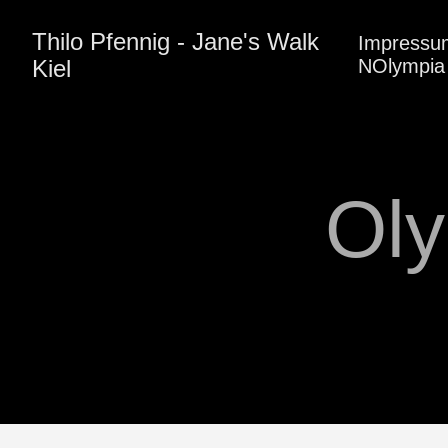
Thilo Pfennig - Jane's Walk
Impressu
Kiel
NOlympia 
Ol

######

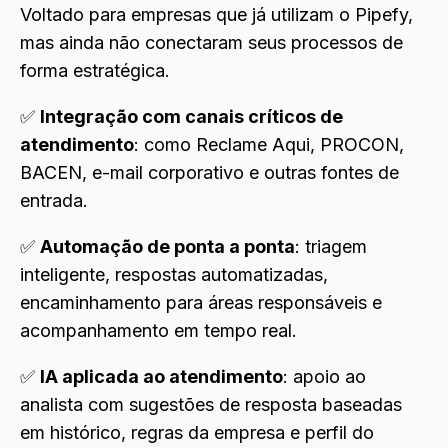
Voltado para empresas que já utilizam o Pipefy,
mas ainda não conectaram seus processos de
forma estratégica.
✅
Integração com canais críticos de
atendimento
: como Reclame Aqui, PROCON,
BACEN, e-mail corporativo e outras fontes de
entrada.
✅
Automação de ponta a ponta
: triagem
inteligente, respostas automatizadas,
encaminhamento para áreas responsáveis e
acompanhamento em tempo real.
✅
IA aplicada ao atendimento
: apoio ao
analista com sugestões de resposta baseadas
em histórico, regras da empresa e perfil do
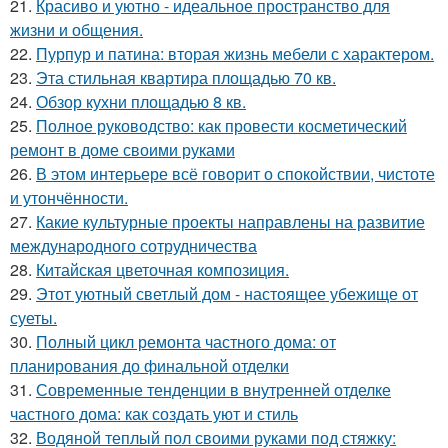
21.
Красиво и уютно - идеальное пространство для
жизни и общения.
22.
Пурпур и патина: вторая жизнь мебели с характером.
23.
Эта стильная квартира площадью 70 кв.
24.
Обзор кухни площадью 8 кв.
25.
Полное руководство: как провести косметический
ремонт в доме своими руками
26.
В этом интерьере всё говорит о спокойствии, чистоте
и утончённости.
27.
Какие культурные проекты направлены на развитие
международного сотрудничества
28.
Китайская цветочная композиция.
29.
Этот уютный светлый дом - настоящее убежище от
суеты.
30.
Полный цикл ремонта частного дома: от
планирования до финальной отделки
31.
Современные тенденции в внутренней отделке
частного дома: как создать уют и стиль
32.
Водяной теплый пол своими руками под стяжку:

######

Aim of the task: Lay out the data from the line with "Voltado para empresas" to the line with "em histórico, regras da empresa e perfil do", both included, as a numbered list with one line per item and no blank lines.

Completed task:
1. Voltado para empresas que já utilizam o Pipefy,
2. mas ainda não conectaram seus processos de
3. forma estratégica.
4. ✅
5. Integração com canais críticos de
6. atendimento
7. : como Reclame Aqui, PROCON,
8. BACEN, e-mail corporativo e outras fontes de
9. entrada.
10. ✅
11. Automação de ponta a ponta
12. : triagem
13. inteligente, respostas automatizadas,
14. encaminhamento para áreas responsáveis e
15. acompanhamento em tempo real.
16. ✅
17. IA aplicada ao atendimento
18. : apoio ao
19. analista com sugestões de resposta baseadas
20. em histórico, regras da empresa e perfil do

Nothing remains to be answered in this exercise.